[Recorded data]
● ● ● ● ● ● ●

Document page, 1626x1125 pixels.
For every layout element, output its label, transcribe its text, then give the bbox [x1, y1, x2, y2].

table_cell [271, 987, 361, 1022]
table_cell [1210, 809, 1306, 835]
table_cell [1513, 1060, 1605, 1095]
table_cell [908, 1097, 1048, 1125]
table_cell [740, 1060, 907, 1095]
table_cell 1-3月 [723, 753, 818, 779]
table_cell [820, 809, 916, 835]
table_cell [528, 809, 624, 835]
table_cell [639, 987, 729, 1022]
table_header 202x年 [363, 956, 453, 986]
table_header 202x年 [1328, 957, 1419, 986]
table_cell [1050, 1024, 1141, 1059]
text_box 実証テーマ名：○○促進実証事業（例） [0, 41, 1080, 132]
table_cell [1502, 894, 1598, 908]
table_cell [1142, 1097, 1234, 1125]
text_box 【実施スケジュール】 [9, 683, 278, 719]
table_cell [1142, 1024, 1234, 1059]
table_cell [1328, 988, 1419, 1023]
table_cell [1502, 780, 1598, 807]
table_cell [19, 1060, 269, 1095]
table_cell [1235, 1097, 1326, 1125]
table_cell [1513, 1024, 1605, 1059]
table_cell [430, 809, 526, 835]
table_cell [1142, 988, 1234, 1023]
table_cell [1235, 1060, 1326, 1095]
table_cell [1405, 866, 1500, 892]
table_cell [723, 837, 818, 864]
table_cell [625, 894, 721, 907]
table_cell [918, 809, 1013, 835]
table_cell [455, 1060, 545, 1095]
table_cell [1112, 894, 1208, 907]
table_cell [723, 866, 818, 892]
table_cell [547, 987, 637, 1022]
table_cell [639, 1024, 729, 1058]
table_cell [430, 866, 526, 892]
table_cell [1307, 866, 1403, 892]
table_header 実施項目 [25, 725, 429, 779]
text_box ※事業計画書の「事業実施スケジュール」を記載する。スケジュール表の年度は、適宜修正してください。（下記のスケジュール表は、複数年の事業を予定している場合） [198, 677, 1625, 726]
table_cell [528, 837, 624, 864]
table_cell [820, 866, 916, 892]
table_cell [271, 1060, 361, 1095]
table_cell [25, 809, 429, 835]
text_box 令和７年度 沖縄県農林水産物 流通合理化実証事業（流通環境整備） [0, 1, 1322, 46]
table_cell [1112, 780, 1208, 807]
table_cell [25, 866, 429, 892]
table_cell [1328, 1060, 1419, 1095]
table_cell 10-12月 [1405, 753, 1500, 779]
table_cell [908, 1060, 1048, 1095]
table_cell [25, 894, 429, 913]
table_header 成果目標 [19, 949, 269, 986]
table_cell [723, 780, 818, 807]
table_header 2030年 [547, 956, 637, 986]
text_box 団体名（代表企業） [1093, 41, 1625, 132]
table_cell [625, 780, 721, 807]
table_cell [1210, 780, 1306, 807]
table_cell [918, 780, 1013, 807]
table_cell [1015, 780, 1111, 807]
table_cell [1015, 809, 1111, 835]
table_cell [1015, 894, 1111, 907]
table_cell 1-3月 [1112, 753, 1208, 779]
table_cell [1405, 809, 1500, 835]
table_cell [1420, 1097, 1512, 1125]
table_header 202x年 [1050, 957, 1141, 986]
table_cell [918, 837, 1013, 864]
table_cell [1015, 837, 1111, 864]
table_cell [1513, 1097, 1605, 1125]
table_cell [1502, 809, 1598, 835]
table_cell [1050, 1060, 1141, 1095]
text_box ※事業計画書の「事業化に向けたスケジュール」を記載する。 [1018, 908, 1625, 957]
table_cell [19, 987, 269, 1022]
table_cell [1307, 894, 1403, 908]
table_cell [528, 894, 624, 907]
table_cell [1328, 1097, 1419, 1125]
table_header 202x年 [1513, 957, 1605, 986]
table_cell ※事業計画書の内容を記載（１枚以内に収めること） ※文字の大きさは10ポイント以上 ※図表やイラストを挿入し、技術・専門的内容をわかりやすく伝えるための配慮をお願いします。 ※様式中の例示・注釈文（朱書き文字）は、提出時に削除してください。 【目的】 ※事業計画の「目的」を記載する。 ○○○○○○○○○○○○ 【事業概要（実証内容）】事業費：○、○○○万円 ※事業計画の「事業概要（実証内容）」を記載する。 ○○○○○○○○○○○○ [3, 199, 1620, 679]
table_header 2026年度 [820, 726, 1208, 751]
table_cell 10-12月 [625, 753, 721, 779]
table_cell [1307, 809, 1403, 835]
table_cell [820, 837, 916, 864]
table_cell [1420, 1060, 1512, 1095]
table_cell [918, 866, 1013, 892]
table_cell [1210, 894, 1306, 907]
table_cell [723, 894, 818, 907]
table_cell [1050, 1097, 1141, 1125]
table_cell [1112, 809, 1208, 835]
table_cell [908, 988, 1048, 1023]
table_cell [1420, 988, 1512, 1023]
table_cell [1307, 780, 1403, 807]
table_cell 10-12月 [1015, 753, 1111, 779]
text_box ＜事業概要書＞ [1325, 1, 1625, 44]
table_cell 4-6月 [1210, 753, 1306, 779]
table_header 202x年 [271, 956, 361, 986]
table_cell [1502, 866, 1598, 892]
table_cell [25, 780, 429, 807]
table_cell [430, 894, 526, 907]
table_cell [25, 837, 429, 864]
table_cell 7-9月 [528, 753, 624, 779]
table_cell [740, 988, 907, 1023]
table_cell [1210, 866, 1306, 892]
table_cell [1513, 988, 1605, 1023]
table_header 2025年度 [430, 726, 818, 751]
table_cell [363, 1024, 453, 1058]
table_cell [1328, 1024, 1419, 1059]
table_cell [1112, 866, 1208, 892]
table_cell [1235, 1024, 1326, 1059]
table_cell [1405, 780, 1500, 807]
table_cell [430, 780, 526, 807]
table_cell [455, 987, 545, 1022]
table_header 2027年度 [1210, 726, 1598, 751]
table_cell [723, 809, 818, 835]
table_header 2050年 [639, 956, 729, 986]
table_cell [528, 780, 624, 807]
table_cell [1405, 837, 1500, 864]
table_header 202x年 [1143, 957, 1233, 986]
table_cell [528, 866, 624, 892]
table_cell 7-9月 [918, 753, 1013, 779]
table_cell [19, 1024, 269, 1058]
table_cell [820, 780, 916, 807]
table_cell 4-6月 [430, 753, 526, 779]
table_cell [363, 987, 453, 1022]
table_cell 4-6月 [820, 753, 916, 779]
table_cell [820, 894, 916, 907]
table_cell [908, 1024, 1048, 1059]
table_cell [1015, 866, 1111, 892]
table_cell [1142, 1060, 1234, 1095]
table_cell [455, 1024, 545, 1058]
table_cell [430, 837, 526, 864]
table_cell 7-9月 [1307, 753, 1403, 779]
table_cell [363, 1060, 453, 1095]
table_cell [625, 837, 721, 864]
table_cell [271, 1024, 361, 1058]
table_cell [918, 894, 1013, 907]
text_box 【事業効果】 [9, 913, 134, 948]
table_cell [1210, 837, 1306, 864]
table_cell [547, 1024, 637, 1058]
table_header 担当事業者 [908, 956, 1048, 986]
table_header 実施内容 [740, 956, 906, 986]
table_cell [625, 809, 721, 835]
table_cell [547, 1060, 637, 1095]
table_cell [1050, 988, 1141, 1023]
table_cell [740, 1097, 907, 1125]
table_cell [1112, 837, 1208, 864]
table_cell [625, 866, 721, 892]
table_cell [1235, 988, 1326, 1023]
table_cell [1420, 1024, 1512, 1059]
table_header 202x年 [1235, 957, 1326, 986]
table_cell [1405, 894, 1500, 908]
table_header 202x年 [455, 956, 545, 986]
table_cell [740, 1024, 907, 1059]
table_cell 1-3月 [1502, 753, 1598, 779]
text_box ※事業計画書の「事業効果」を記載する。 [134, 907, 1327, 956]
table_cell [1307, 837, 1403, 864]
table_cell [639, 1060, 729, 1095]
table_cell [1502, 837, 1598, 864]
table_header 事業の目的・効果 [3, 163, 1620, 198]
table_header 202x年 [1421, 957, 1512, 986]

● ● ● ● ● ● ●

▶ [WORK TO COMPLETE]: For the records above, state how many lines include the string "事業効果", giving the number and nothing else.

▶ [ANSWER TO THIS PROBLEM]: 2